═════ DATA SECTION

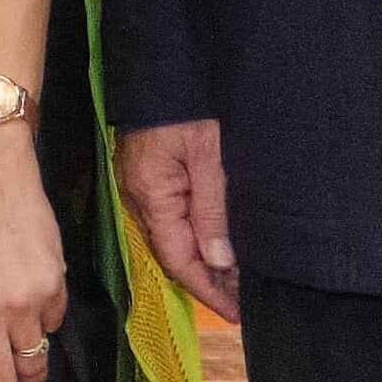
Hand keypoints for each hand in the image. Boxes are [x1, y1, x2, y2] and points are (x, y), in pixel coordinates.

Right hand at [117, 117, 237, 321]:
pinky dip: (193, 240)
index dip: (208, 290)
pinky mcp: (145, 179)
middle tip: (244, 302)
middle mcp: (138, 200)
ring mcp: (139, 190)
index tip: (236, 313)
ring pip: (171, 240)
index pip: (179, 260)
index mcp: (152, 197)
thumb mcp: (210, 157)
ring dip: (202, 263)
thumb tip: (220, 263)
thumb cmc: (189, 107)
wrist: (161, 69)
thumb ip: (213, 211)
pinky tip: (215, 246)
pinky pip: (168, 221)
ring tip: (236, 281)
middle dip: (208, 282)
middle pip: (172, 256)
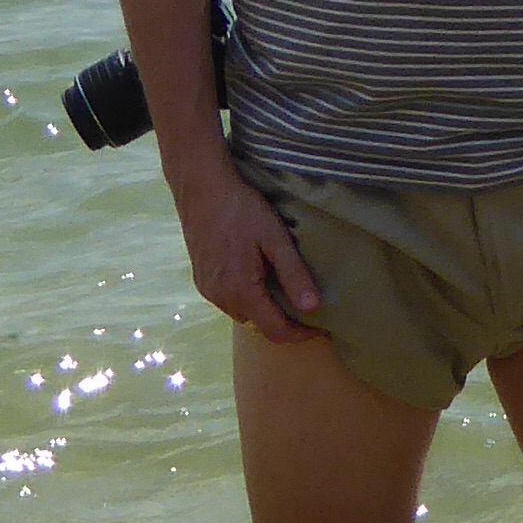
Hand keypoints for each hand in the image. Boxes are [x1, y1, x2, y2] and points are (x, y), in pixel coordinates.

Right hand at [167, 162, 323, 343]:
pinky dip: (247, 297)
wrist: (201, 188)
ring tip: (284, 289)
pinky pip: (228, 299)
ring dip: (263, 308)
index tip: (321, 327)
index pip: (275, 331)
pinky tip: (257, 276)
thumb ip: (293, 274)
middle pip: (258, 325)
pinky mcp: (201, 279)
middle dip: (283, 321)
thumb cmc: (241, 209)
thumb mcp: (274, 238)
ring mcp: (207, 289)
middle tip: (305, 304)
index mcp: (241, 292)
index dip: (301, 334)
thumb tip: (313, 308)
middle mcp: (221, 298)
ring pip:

══════════

*THE TASK*: Begin with the line that contains "ring mcp: (207, 289)". Repeat it and every line after it through the end of the listing, exactly, and print nothing more.

*ANSWER SECTION*:
ring mcp: (207, 289)
middle tip: (305, 304)
index mcp: (241, 292)
index dip: (301, 334)
thumb tip: (313, 308)
middle mcp: (221, 298)
ring pip:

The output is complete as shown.